Santa Barbara City councilmembers ceremoniously reopen the Carrillo Center


Carrillo Center Back Open

Features Refurbished Ballroom, Third Dance Studio, and New Elevator


The downtown Carrillo Recreation Center is finally back in full swing after a one-and-a-half-year, $5,214,590 makeover. The center graciously accommodates over 100,000 visitors a year, and was well overdue for renovations as it approaches its centennial. The facility was “well loved, well used, and sorely in need of improvements” said Nancy Rapp, Santa Barbara’s Parks and Recreation director, at the center’s ribbon cutting ceremony on September 1. The project was made possible and entirely funded by the Redevelopment Agency.

The historic landmark now boasts a revitalized 550-person ballroom, warm chandeliers and outdoor lanterns in the place of sterile fluorescent lighting fixtures, cardinal red hardwood floors and French doors in its Founders Room, a third dance studio, and an alcohol permit. “Never have the architectural details really stood out as they do now,” remarked Rapp.

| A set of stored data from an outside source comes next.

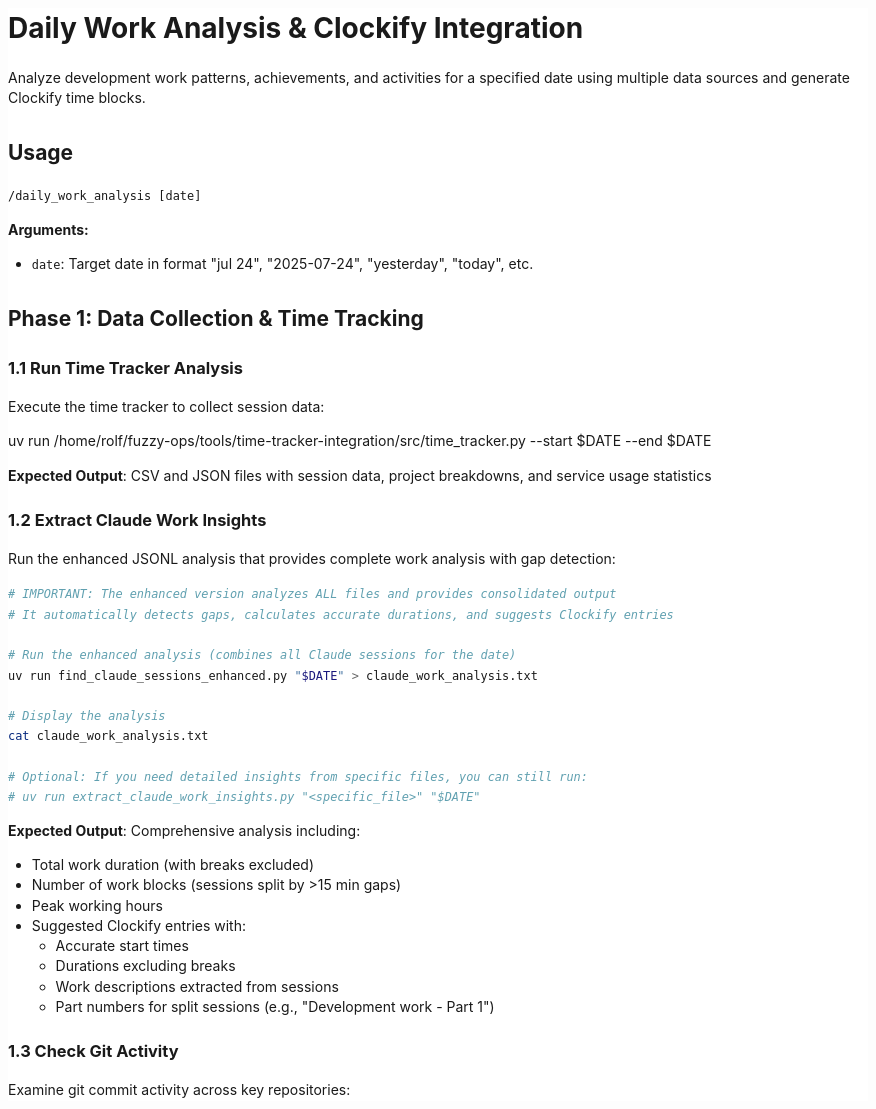 # Daily Work Analysis & Clockify Integration

Analyze development work patterns, achievements, and activities for a specified date using multiple data sources and generate Clockify time blocks.

## Usage
```
/daily_work_analysis [date]
```

**Arguments:**
- `date`: Target date in format "jul 24", "2025-07-24", "yesterday", "today", etc.

## Phase 1: Data Collection & Time Tracking

### 1.1 Run Time Tracker Analysis
Execute the time tracker to collect session data:

uv run /home/rolf/fuzzy-ops/tools/time-tracker-integration/src/time_tracker.py --start $DATE --end $DATE

**Expected Output**: CSV and JSON files with session data, project breakdowns, and service usage statistics

### 1.2 Extract Claude Work Insights
Run the enhanced JSONL analysis that provides complete work analysis with gap detection:

```bash
# IMPORTANT: The enhanced version analyzes ALL files and provides consolidated output
# It automatically detects gaps, calculates accurate durations, and suggests Clockify entries

# Run the enhanced analysis (combines all Claude sessions for the date)
uv run find_claude_sessions_enhanced.py "$DATE" > claude_work_analysis.txt

# Display the analysis
cat claude_work_analysis.txt

# Optional: If you need detailed insights from specific files, you can still run:
# uv run extract_claude_work_insights.py "<specific_file>" "$DATE"
```

**Expected Output**: Comprehensive analysis including:
- Total work duration (with breaks excluded)
- Number of work blocks (sessions split by >15 min gaps)
- Peak working hours
- Suggested Clockify entries with:
  - Accurate start times
  - Durations excluding breaks
  - Work descriptions extracted from sessions
  - Part numbers for split sessions (e.g., "Development work - Part 1")

### 1.3 Check Git Activity
Examine git commit activity across key repositories:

Entrance to Carrillo Center ballroom
Click to enlarge photo

Cole Connelly

Entrance to Carrillo Center ballroom

Jason Bryan, the senior recreation supervisor at the Carrillo center and the man largely credited with making the renovation project a reality, believes that the new elevator is one of the most impressive improvements to the building. Apparently it is not an easy task to insert an elevator into a building without altering the structure significantly, but the architects have squeezed one in to the benefit of the many senior citizens and disabled persons who use the upstairs studios.

Leslie Wiscomb, who serves on the Parks and Recreation Commission, put into perspective just how much more the two-story brick structure is to Santa Barbara than simply a public dance center. After the 1925 earthquake, she noted, the Carrillo center was one of the only downtown buildings left standing; it served as an important evacuation center and focal point for many important services. Some of the studios were even used as makeshift jail cells for Santa Barbara’s prisoners. In the ‘40s, the building switched hands and became property of the City of Santa Barbara, and in 1993 it was finally recognized as a historic landmark.

Councilmember Bendy White, who takes advantage of the classes at the Carrillo center himself, cut the ribbon to welcome Santa Barbarans back to the city’s core recreation facility. Ten displays were scattered around the building highlighting changes made throughout the refurb process.

The ribbon-cutting ceremony also served as a lead into a First Thursday Art Exhibit. For those who didn’t make Carrillo center’s debut events, the week of September 12-17 will be a second opportunity to experience what its facilities have to offer. A multitude of classes, including Jazzercise, Zumba, Martial Arts, Ballet, Belly Dancing, and Salsa for adults, and Origami, Gymnastics, and Kung Fu for kids, will be free that Monday through Sunday. Stop by the center on 100 East Carrillo Street at 5:30 on the 12th to see the opening night instructor exhibitions and enter a raffle to win a prize package of free classes.